My sister lost her brother-in-law yesterday. He was 24. I have so many emotions on this. They range from sadness to anger to fear.
Sad because my sweet nephew won't have the chance to know this guy that seemed to have a smile on his face each time I saw him, even though I now know he was deeply hurting somewhere inside. The last thing I remember of him is washing my sister's dishes. What BIL does that?? Sad because my sister only got a little over a year to know him. There are so many things they didn't get to share. And sadness because I know that Jason, my sister's husband, only reconnected with him this past year. They missed a lot and now they will never get to make up for that lost time.
Anger because of the choice he made. He did drugs and died because of it. Now his family has to live each day without him and that just sucks! I don't understand why so many that do drugs think they're invincible! So many people die each day, each hour, each minute from doing drugs. What makes a person think they're special enough to be skipped over? It's just not fair to the families that now have to figure out how to move forward because of a decision that was made. I'm also angry because I feel like it's selfish. Selfish to make your family and friends feel like they weren't good enough for him to not be more careful in his choices. The regrets they will have from past arguments and for memories that won't be made. Life isn't fair and that proves it right there.
Fear because I don't know how to teach my kids not to do drugs. I know so many people that do drugs. From all walks of life. Some of them are from families that, honestly, I think just didn't care what their kids did and didn't raise them to care. Others I know come from good, loving homes. So how do I teach my child to make those decisions and know when to "say no?"

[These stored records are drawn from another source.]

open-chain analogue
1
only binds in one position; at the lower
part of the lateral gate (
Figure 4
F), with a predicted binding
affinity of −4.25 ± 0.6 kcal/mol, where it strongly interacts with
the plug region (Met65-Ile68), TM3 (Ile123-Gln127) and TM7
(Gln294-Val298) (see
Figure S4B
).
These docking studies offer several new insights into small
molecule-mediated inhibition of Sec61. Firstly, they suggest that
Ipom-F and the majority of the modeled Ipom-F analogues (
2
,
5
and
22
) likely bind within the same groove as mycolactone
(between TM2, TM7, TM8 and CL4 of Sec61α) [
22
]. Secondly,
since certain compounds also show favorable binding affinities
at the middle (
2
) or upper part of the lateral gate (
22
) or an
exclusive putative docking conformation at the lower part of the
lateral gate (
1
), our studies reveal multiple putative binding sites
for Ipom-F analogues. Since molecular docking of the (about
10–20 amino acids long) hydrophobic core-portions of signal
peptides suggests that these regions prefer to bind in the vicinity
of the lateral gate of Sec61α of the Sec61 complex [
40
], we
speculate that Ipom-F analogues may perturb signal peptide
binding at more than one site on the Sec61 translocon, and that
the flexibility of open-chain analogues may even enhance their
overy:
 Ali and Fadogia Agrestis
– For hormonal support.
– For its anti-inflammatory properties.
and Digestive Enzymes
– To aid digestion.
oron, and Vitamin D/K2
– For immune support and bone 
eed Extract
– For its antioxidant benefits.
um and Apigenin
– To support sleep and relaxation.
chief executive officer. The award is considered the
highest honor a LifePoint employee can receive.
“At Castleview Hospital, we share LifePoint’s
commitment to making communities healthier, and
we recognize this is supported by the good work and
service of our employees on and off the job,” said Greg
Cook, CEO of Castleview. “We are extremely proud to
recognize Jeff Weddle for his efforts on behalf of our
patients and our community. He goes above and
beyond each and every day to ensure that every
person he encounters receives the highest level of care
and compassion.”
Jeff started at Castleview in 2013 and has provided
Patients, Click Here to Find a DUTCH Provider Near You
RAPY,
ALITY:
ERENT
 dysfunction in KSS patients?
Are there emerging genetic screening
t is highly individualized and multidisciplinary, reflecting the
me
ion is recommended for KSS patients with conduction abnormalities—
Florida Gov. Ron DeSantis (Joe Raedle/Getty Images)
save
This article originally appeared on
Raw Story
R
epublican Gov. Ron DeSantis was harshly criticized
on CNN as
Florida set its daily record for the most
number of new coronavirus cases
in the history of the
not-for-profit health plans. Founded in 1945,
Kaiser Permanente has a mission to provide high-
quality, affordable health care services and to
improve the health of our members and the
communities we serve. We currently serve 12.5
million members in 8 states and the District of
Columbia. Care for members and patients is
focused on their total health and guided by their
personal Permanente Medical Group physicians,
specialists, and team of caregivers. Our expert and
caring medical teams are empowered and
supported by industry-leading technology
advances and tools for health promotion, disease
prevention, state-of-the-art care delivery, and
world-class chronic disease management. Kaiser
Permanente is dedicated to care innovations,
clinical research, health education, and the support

Death is something I'm terrified of. Not the idea of knowing where I'm going. I feel confident about that. I'm terrified for two reasons. One that I (or my husband) will die too early and my child will have to grow up without me (or their dad) like I had to without my dad. Two that my child will die before me. I know there is a greater plan and all that and if it's time, it's time. But I just don't know how I'd survive that.
So today I'm making soup so my sis and brother-in-law don't have to cook. So they can spend time with each other ans sweet Noah. I'm going to get a little cleaning done too. But mostly I'm going to spend time with my boys. We don't know what tomorrow holds and I want to strive to live life to the fullest and without regret. I challenge you to do the same.